The two years since Trump’s election have done little to abate the bleating about the Electoral College, the Senate, the over-representation of smaller states in Congress, and other such folderol. Indeed, the newly-drunk-with-power House Democrats have introduced a bill to abolish the Electoral College. Given that the EC system is written into the Constitution, this bill has zero chance of success, and is thus simply a big ole virtue signal, meant to show a rabid but civically ignorant base that they’re “trying.”
We can laugh this off, we can offer rebuttals couched in history and culture… or we can take a page from the Left’s play book.
Saul Alinsky’s fourth Rule For Radicals reads:
Make the enemy live up to its own book of rules.
“The enemy” in this case is the progressive movement that would undo the basic fabric of our Constitutional Republic in favor of some re-branded form of socialism, with them running the show and controlling all our lives down to the types of deodorant we buy. Their rule book is an ode to diversity, and we should make the diversity argument in response to their dislike of the EC and the power of individual states.
The Electoral College promotes diversity: of geography, of lifestyle, of needs, wants and priorities, of heritage, of history, of race and ethnicity, and of countless other identity markers. Certainly, diversity exists in every state, but each state has different proportions of the various identity groups the Left sorts us into, and it also has different proportions of the various political beliefs and inclinations that exist. Denying the “minority” states representation is no different than telling minority groups that the majority knows what’s good for them and will run their lives for them.
Of course, I’m spitting into the wind here. The EC haters only hate it because it didn’t put them in power. They don’t give a rat’s patootie about anything other than holding the keys to the kingdom. But, it might be fun to challenge the next person you see running down the EC with a “why are you opposed to diversity?” challenge, and see if it makes them squirm a bit.
The Democratic Party says they are for Democracy.

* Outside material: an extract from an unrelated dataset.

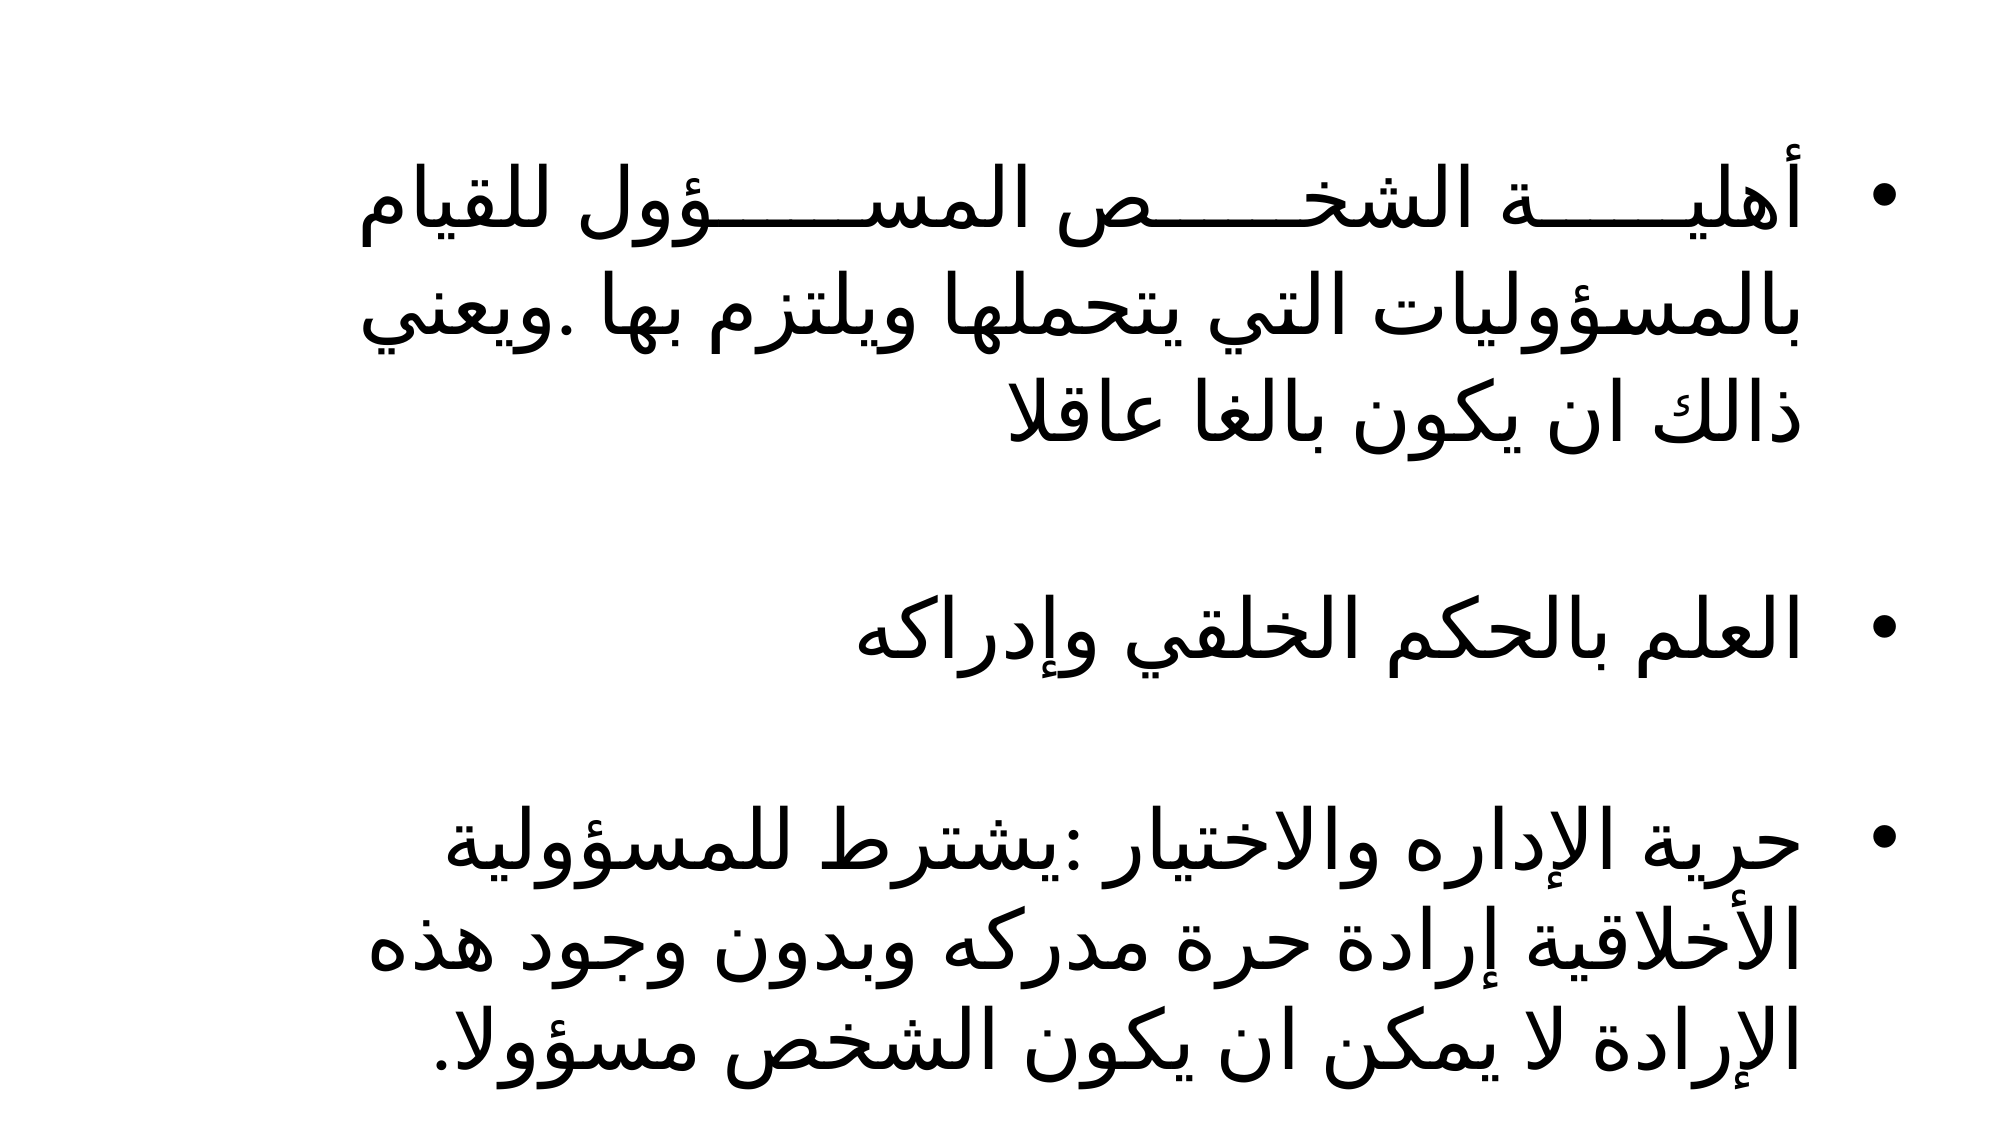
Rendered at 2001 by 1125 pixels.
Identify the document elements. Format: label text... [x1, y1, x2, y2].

text_box أهلية الشخص المسؤول للقيام بالمسؤوليات التي يتحملها ويلتزم بها .ويعني ذالك ان يكون بالغا عاقلا العلم بالحكم الخلقي وإدراكه حرية الإداره والاختيار :يشترط للمسؤولية الأخلاقية إرادة حرة مدركه وبدون وجود هذه الإرادة لا يمكن ان يكون الشخص مسؤولا. [343, 129, 1915, 1094]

The act that showed that this was a lie to me was the voice vote to put God back into the platform
https://www.youtube.com/watch?v=t8BwqzzqcDs
clearly not two thirds.
You know the reality. Democracy, as long as it gives them power and enshrines their preordained policies and positions. Democracy that runs contrary is to be kiboshed.
“But, it might be fun to challenge the next person you see running down the EC with a ‘why are you opposed to diversity?’ challenge, and see if it makes them squirm a bit.”

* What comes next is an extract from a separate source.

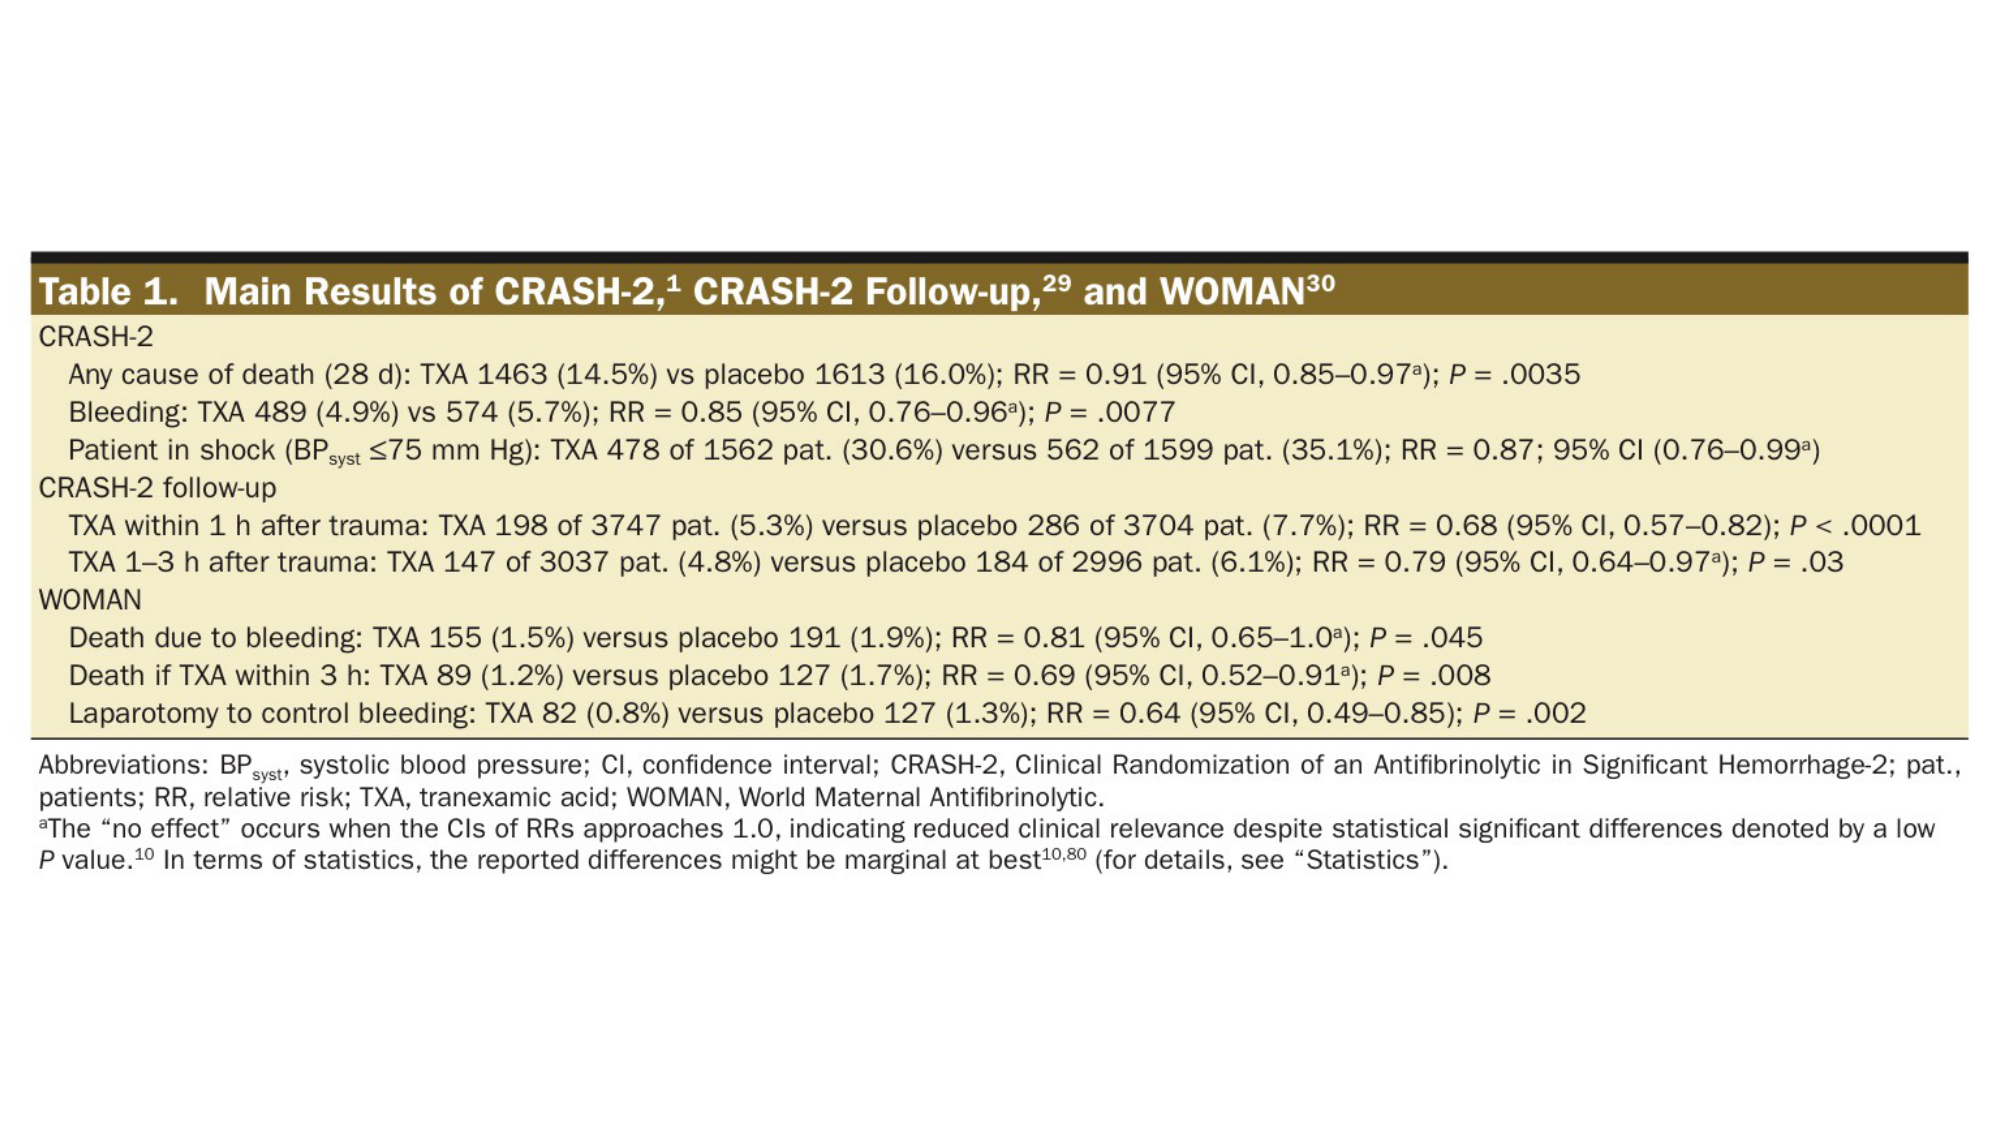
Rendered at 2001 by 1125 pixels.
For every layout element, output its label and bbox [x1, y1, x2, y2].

picture [12, 199, 1988, 926]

I played it that way at a small college in Virginia. The professor of sociology, a double minority (except in the Beltway area), was going on about something. I had written in my notebook, “Keep my mouth shut.” So anyway I heard, “Why do some people want to carry guns concealed?”
So I blurted out, “Equality! Criminals already carry guns concealed, how about we let some suitably trained and responsible persons do likewise? Maybe that 120 pound woman is now equal to a 300 pound man because of it.”
I assumed that she would be in favor of equality (women’s rights and racial minority rights), and it was probably so; but rival with instinctive fear about guns (not the people wielding them; but the bit of metal itself) which tends to take precedence.
The result was astonishing and somewhat entertaining. Most of the students in the classroom, some of whom were on active military service, started shouting me down and those farther away stood on chairs and desks. Virtue signaling rampant; lions and tigers and bears oh my!
I can’t read Michael2’s comment because of a giant picture of Peter and a sheep that overlies first 2 paragraphs.
It is not the Electoral College, per se, that brings this diversity you talk about or, what is really important, allows a president with fewer votes to be elected. Not the college itself, but the winner-take-all method of allocating the electoral votes. Divide the votes proportionally to the vote in that particular state, and that would never happen. And, this winner take all is not enshrined in the constitution.
Thank you for reporting the bug, we will look at it.
No, the winner-take-all is not enshrined in the Constitution, but the apportionment of Electors is up to each individual state. Two states, I believe, do proportional EC vote distribution.
The thing of that, though, is that if everyone else does winner-take-all, going proportional makes your state less relevant, especially if it’s a bigger state. A state with 20 votes that goes proportional might see a 13-7 split at the extreme, which means that only 6 net votes are in play, and that would reduce its importance on the national stage.
So, it doesn’t really behoove states to go proportional.